I posted this to the thread 5½ years ago, but it's still as relevant and funny as ever.

 

A hilarious part of this video is the subtitles, provided for the Italian viewers. The subtitles are Italian, but the people are speaking Neapolitan (napoletano, their local dialect and the language of many popular "Italian" songs of the past, such as O Sole Mio and Funiculì Funiculà.) Many Italians cannot understand people from Naples, like literally can't understand what they're saying. Hence the subtitles.

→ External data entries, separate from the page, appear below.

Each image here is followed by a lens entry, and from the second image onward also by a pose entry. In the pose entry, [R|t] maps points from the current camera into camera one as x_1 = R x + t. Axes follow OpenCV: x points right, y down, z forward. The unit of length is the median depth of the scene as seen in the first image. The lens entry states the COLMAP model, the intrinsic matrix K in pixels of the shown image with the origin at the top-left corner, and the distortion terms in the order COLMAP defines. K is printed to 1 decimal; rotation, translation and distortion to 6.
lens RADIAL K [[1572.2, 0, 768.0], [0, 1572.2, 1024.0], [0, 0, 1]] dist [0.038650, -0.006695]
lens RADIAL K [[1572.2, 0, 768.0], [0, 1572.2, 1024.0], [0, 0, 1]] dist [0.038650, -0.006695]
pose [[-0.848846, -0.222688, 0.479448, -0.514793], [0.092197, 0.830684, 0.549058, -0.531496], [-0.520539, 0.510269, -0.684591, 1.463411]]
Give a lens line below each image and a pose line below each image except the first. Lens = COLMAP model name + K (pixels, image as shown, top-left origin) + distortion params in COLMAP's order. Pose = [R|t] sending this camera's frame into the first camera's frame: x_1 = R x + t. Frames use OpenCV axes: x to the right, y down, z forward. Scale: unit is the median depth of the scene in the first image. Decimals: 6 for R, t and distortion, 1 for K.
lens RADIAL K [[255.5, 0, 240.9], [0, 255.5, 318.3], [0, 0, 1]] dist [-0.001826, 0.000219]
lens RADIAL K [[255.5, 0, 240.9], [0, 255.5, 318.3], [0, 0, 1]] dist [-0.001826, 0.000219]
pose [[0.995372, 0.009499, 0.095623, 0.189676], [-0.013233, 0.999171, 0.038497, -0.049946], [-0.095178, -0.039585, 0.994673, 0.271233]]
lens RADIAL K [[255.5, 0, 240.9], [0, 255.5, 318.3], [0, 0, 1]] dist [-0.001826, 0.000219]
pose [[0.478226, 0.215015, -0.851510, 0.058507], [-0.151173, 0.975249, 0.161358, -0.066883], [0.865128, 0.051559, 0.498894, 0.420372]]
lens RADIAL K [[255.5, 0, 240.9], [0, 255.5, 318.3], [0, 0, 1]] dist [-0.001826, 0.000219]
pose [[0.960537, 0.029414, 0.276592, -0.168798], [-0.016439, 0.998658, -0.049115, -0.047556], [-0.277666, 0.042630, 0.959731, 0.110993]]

Funny story (to me, at least): One of my early mission companions had spent his entire mission to that point (five or six months) serving in Naples. This elder spoke little Italian, actually not much better than me (and I was brand new and could not speak Italian). Rather, he spoke napoletano. Pretty fluently, too. We were together for one transfer (four weeks), and he was sent off to be a zone leader.

In Florence.

It was a disaster*. But he stuck it out.

*The local dialect in Florence is called, unsurprisingly, Florentine (fiorentino). That dialect is literally the basis for the modern Italian language. The Florentine accent is distinctive, and Florentines are immensely proud that their dialect is the dialect in Italy, the one that was the linguistic standard. Florentines consider their own speech to be beautiful (which it is), and many look down their noses at pretty much every other Italian dialect. But they reserve special scorn for Neapolitan. Not really sure why. Many of them legitimately can't understand someone from Naples, but many others simply pretend not to be able to understand because, you know, napoletano. And here my companion was put in charge of a zone in and around Florence, when he himself could only barely speak Italian at all—though, as I said, he was impressively fluent in Neapolitan. I'm sure it was a growth experience for him.

For the record, I loved Naples and would welcome a chance to go back. But I never could understand what anyone was saying.